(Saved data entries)
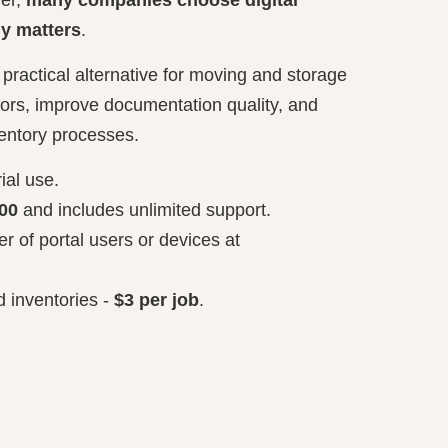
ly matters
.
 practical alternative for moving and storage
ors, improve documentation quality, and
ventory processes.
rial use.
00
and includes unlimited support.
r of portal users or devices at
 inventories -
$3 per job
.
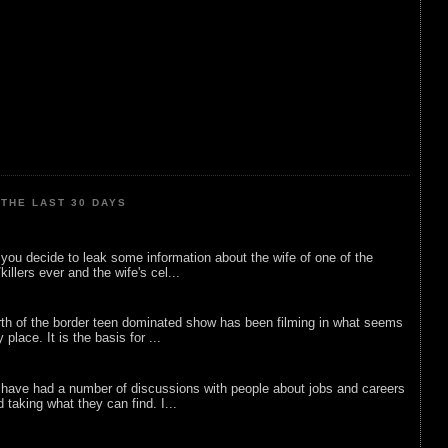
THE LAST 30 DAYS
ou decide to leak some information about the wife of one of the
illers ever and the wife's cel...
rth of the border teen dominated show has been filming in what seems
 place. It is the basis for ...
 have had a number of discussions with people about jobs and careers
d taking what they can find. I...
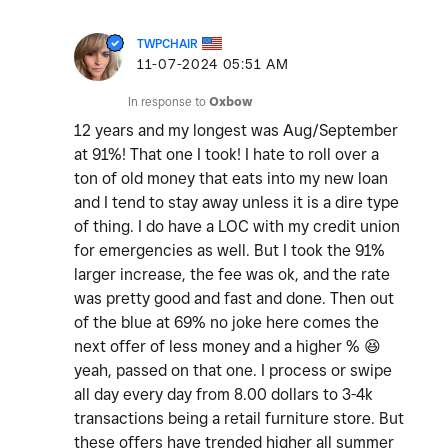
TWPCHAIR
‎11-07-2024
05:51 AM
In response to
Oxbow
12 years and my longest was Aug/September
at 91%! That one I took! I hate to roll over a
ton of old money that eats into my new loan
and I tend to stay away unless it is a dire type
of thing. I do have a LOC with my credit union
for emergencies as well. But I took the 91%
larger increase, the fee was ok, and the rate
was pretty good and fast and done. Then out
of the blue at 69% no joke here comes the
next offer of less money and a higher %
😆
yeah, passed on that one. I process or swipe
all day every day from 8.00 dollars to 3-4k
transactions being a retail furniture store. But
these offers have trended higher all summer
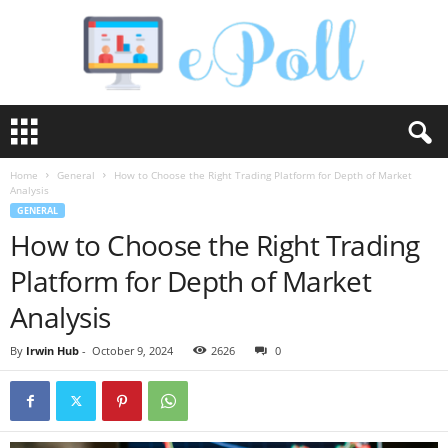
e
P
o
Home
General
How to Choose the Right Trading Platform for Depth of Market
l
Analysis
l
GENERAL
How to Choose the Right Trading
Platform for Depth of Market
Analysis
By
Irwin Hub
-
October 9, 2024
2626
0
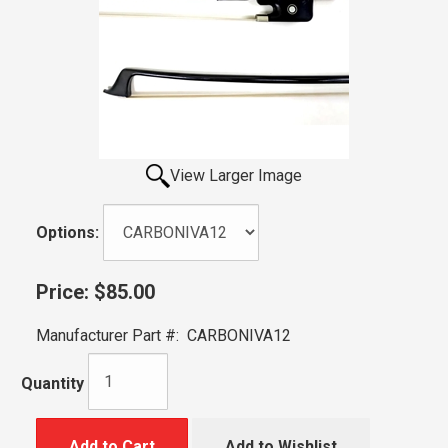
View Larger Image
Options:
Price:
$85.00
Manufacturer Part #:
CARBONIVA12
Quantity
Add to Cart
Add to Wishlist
==
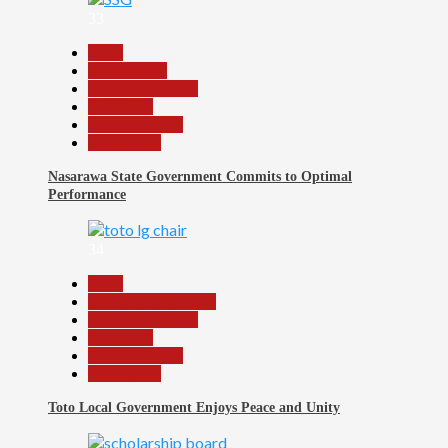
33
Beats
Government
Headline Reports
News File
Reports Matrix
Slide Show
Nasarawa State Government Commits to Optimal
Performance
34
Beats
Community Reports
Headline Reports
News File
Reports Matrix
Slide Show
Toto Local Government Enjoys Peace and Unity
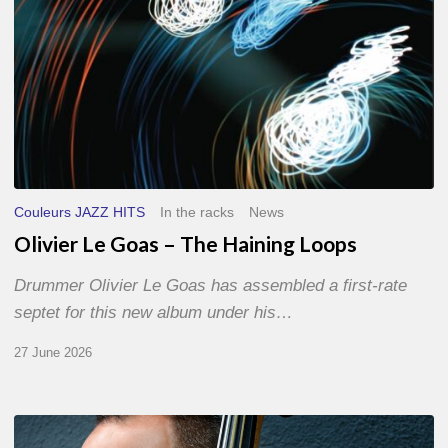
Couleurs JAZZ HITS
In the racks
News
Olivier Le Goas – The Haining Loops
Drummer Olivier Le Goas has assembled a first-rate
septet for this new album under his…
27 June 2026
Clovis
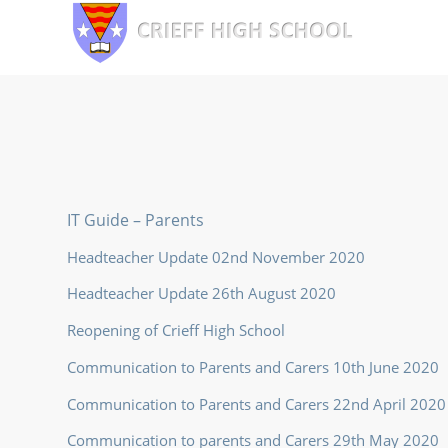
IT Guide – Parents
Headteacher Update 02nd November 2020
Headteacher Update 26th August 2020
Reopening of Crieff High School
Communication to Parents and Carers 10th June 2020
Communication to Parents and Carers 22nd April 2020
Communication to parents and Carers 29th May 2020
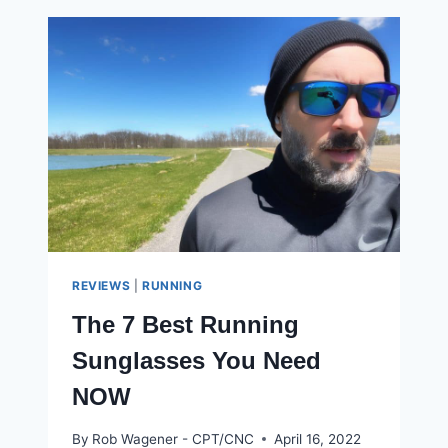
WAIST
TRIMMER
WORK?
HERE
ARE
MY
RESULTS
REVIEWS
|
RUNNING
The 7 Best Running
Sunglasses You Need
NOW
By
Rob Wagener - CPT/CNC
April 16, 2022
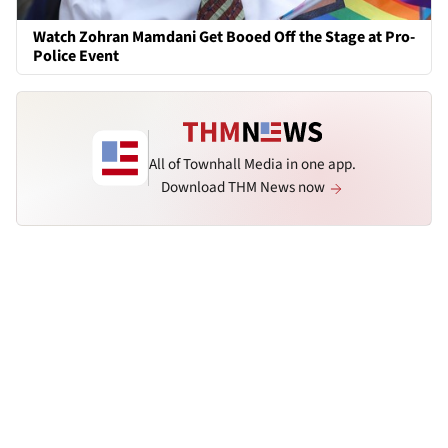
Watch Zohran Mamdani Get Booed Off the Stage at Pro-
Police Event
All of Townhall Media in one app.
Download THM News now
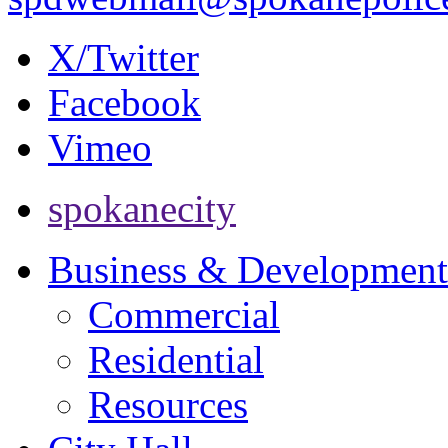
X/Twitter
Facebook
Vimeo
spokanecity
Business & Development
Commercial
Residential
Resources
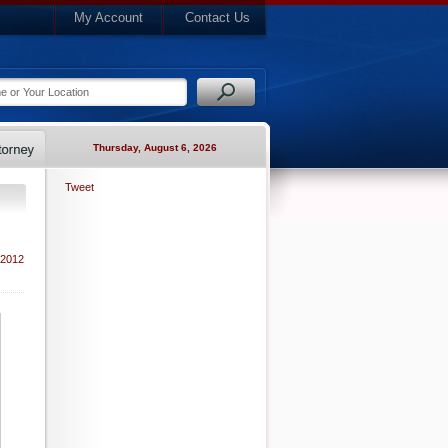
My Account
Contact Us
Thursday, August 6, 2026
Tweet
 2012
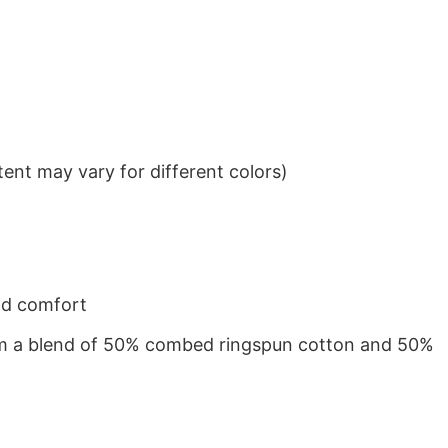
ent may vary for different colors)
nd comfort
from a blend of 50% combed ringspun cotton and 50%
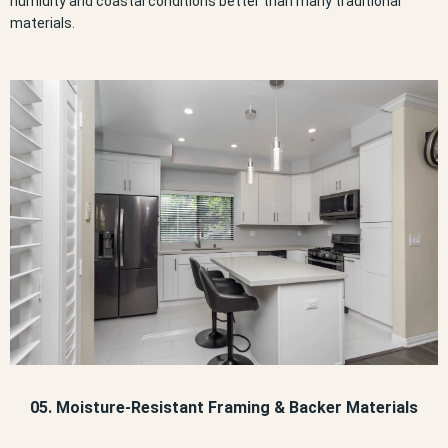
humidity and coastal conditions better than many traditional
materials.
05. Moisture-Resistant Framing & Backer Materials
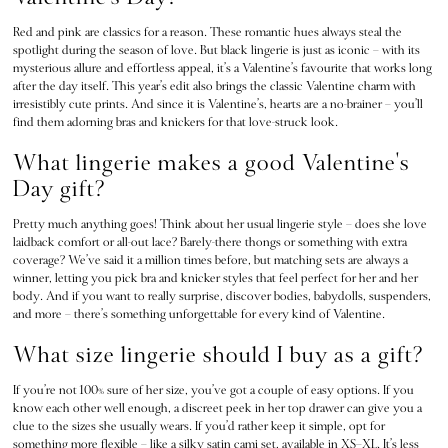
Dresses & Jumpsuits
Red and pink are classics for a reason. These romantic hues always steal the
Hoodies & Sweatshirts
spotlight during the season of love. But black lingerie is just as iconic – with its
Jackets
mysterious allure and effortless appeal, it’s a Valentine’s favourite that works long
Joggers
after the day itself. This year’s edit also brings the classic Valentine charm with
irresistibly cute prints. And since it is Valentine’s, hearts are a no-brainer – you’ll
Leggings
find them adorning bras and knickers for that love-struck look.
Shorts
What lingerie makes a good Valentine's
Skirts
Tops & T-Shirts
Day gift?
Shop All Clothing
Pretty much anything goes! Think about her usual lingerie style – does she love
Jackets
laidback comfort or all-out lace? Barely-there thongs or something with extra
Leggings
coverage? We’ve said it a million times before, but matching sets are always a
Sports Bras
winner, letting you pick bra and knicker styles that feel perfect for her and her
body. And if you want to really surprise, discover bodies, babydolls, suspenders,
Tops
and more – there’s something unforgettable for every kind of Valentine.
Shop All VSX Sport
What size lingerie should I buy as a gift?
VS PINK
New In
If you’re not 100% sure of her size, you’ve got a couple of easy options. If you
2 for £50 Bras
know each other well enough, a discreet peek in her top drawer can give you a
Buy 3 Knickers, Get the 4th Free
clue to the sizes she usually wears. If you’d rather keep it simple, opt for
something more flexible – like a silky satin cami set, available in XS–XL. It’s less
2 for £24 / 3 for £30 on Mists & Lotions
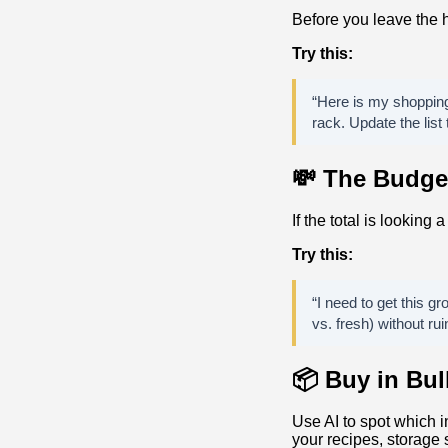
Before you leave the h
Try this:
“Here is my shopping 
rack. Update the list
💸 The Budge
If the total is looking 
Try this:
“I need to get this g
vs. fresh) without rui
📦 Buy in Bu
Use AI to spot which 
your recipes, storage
==
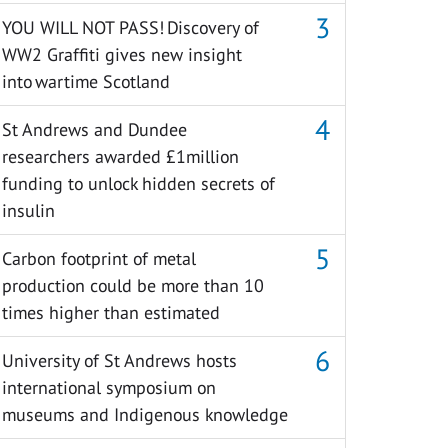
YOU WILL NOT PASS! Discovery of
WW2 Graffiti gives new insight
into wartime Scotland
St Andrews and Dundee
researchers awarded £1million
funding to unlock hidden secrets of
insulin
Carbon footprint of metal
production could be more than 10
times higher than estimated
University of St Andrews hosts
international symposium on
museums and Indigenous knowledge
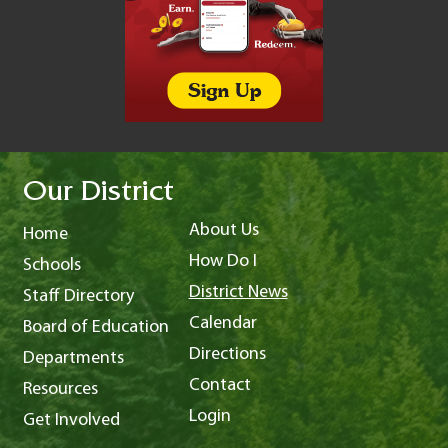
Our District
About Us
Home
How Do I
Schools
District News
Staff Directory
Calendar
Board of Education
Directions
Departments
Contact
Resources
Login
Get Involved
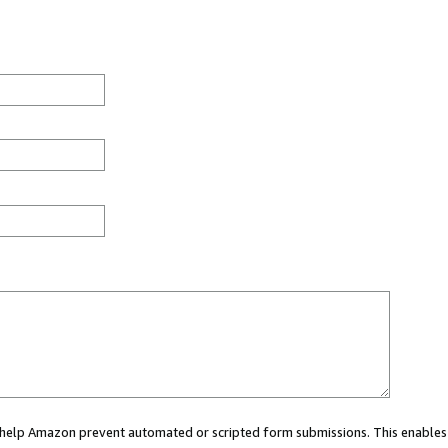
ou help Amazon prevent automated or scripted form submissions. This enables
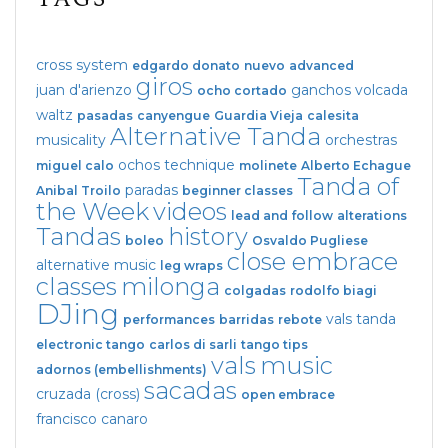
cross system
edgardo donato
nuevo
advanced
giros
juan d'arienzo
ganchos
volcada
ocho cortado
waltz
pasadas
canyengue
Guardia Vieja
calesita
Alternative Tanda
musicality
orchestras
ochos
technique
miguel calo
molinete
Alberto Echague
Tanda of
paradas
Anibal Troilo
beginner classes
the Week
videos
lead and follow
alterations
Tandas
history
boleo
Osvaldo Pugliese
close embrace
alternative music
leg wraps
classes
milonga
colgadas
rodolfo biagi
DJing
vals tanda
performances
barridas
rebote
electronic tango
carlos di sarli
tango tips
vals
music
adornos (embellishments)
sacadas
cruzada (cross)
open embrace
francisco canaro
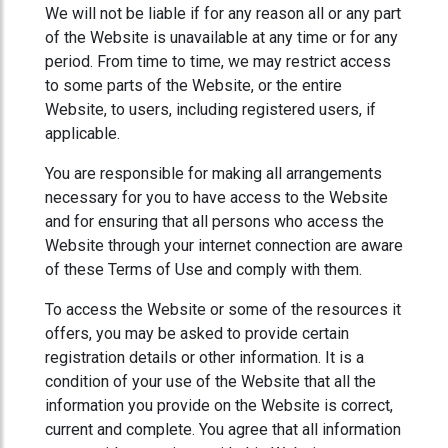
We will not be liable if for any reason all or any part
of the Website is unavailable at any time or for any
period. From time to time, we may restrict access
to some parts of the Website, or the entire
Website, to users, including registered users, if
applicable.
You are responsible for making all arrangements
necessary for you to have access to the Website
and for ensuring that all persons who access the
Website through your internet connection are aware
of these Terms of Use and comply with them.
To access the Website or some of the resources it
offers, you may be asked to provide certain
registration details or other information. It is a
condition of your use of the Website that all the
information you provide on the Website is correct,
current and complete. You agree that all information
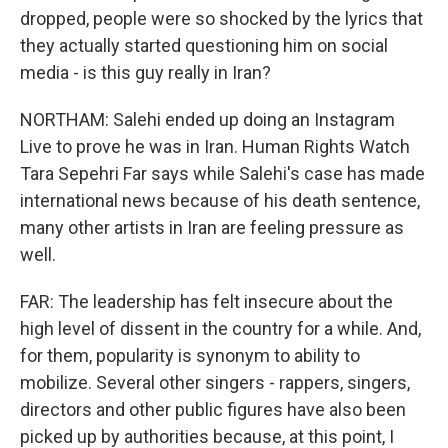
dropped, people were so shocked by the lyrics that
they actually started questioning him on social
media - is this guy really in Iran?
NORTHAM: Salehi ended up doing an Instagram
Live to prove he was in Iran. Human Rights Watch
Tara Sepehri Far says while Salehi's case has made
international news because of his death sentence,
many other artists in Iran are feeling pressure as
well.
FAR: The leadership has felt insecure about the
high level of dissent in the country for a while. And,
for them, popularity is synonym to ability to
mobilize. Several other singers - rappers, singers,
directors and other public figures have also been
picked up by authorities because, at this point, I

### Directions
Would you please reproduce the entries above, starting at the line with "edgardo donato" and stopping after the line with "period. From time"? Omit any pictures.

### Written response
edgardo donato
nuevo
advanced
giros
juan d'arienzo
ganchos
volcada
ocho cortado
waltz
pasadas
canyengue
Guardia Vieja
calesita
Alternative Tanda
musicality
orchestras
ochos
technique
miguel calo
molinete
Alberto Echague
Tanda of
paradas
Anibal Troilo
beginner classes
the Week
videos
lead and follow
alterations
Tandas
history
boleo
Osvaldo Pugliese
close embrace
alternative music
leg wraps
classes
milonga
colgadas
rodolfo biagi
DJing
vals tanda
performances
barridas
rebote
electronic tango
carlos di sarli
tango tips
vals
music
adornos (embellishments)
sacadas
cruzada (cross)
open embrace
francisco canaro
We will not be liable if for any reason all or any part
of the Website is unavailable at any time or for any
period. From time to time, we may restrict access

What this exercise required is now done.